_Source data_:
-- -- --

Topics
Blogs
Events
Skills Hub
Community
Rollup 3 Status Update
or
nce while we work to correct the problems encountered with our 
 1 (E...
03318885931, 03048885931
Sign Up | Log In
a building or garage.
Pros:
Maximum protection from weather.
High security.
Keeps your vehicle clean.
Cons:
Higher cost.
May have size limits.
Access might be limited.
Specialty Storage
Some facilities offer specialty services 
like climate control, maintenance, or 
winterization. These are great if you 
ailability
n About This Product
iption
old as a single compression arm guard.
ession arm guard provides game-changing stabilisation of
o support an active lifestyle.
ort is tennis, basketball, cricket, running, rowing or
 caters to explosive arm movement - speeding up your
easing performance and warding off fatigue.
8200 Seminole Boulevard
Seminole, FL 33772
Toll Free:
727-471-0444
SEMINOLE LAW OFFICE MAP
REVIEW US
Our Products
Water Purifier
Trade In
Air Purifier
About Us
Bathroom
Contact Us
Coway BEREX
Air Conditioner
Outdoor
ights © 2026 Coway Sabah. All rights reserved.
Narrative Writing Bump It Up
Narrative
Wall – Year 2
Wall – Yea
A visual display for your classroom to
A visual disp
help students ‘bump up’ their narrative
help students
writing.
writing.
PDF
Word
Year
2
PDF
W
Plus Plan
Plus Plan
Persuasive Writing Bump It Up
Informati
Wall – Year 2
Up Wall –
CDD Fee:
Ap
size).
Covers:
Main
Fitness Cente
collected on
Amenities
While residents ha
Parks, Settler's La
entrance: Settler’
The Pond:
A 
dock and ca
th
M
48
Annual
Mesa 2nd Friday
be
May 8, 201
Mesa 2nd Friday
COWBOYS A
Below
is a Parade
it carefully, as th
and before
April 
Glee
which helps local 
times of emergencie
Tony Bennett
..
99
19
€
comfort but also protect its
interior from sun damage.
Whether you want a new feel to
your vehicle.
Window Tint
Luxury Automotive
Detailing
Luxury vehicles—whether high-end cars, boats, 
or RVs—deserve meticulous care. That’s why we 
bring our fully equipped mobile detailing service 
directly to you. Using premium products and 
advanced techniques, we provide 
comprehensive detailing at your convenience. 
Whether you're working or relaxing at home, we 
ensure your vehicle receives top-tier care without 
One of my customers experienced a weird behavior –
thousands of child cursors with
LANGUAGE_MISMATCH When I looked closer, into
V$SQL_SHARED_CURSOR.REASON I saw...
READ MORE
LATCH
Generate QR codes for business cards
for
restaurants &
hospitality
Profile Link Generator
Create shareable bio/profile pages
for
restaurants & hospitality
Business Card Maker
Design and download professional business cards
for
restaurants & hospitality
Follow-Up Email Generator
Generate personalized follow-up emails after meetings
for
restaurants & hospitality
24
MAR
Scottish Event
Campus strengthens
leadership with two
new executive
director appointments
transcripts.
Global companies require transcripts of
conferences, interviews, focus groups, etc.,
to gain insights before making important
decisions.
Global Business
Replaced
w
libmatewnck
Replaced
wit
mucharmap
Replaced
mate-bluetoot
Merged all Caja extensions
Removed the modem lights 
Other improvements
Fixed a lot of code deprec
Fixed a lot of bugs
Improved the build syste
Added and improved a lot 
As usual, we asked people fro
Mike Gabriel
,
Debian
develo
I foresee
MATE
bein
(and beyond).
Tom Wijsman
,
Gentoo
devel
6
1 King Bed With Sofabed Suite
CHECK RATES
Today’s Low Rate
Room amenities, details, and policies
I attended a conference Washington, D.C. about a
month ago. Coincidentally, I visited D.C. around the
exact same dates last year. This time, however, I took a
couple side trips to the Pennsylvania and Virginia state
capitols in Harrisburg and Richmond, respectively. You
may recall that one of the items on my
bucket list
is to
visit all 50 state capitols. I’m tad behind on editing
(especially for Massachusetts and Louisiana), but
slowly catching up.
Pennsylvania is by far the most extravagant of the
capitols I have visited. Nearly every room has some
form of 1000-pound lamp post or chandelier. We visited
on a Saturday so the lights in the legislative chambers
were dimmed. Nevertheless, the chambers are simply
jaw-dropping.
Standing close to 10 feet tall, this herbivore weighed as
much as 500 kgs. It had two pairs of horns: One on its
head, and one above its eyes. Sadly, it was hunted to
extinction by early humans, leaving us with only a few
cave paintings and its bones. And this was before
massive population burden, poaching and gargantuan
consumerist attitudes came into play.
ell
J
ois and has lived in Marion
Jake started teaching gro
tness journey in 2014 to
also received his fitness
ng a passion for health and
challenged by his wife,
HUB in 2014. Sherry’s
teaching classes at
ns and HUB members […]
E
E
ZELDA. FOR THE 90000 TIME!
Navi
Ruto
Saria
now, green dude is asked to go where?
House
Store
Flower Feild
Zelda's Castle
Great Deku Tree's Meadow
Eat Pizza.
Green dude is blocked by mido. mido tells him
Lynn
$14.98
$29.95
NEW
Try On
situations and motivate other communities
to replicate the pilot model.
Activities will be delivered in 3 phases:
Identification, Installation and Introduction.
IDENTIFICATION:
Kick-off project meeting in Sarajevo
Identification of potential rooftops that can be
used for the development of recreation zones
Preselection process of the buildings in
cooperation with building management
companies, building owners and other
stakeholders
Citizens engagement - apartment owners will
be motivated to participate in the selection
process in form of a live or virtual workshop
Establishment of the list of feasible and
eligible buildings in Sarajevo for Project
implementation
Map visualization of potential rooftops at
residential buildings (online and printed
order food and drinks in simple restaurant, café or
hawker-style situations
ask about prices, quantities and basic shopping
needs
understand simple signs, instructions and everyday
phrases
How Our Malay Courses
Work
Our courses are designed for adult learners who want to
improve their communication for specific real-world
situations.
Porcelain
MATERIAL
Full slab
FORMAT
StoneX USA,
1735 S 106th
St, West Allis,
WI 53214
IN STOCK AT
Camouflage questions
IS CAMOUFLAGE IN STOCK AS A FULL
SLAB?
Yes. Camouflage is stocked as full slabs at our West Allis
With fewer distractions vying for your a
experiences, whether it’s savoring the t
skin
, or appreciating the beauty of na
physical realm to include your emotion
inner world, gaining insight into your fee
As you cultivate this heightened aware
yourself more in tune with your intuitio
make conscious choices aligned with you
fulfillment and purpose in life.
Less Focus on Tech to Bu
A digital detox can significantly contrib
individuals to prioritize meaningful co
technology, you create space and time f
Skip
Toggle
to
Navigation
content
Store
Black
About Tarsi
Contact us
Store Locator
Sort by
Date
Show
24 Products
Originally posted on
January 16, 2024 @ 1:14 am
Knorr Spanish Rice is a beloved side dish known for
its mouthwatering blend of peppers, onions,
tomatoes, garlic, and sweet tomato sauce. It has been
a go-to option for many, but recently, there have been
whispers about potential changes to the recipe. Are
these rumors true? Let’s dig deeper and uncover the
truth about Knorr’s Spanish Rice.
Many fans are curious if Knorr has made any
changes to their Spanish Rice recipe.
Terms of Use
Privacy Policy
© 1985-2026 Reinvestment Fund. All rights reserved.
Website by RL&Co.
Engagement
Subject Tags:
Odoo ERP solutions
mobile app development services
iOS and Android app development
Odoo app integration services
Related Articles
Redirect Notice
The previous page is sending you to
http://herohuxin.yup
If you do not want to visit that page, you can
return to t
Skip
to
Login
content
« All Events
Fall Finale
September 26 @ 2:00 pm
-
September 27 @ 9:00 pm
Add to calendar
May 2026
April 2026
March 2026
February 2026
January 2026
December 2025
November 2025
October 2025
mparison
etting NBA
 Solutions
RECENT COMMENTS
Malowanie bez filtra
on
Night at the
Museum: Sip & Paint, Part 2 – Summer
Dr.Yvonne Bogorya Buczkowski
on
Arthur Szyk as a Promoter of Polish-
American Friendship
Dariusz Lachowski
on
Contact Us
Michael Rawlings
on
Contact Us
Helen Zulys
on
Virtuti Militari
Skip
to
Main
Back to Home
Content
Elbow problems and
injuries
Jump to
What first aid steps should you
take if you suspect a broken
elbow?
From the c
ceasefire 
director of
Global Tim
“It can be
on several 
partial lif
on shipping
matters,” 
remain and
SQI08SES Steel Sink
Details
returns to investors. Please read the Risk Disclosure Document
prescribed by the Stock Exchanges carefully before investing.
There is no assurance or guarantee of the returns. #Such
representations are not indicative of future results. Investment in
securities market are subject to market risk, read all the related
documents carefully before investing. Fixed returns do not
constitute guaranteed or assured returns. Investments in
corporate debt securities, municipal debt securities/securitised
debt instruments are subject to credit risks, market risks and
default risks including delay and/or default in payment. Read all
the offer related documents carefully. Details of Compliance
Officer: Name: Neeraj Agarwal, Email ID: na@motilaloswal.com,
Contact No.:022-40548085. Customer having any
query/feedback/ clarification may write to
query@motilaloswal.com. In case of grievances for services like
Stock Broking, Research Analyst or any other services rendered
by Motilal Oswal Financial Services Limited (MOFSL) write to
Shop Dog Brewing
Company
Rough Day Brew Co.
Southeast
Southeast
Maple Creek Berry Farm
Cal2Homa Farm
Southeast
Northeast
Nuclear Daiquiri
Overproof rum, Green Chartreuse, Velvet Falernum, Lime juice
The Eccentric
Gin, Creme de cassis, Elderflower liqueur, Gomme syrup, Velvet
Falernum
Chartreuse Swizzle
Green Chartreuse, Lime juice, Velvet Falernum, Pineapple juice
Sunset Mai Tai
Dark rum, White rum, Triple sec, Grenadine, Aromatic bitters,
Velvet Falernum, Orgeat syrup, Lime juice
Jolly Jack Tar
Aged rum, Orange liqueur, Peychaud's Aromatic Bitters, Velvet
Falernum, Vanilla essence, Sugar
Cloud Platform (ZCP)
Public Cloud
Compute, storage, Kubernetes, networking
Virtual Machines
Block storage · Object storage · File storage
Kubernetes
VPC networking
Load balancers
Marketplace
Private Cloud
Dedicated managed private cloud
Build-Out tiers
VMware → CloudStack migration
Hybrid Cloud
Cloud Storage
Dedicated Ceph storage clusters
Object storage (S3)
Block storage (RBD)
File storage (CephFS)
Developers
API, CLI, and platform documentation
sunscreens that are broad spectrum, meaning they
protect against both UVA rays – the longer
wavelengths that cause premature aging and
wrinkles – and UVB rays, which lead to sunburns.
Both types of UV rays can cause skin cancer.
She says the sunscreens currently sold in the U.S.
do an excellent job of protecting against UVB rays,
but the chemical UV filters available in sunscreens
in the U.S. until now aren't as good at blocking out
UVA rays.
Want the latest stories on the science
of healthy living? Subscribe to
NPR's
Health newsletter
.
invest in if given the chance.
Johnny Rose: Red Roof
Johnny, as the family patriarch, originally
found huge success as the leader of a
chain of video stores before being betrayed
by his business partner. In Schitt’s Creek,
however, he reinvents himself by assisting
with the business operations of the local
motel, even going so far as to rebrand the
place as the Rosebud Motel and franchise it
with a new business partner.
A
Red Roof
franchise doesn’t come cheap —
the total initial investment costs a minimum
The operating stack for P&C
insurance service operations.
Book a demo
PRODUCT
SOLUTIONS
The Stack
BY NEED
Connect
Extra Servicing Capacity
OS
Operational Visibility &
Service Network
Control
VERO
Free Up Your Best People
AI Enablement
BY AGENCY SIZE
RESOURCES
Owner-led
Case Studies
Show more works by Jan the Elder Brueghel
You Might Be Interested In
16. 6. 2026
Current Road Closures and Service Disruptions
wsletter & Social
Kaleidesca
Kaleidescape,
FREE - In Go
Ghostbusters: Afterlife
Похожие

-- -- --

_Written task_:
Give back precisely the lines above that start at the line containing "Block storage (RBD)" and end at the line containing "wrinkles – and", inclusive. No other lines belong in the output.

_Answer to this problem_:
Block storage (RBD)
File storage (CephFS)
Developers
API, CLI, and platform documentation
sunscreens that are broad spectrum, meaning they
protect against both UVA rays – the longer
wavelengths that cause premature aging and
wrinkles – and UVB rays, which lead to sunburns.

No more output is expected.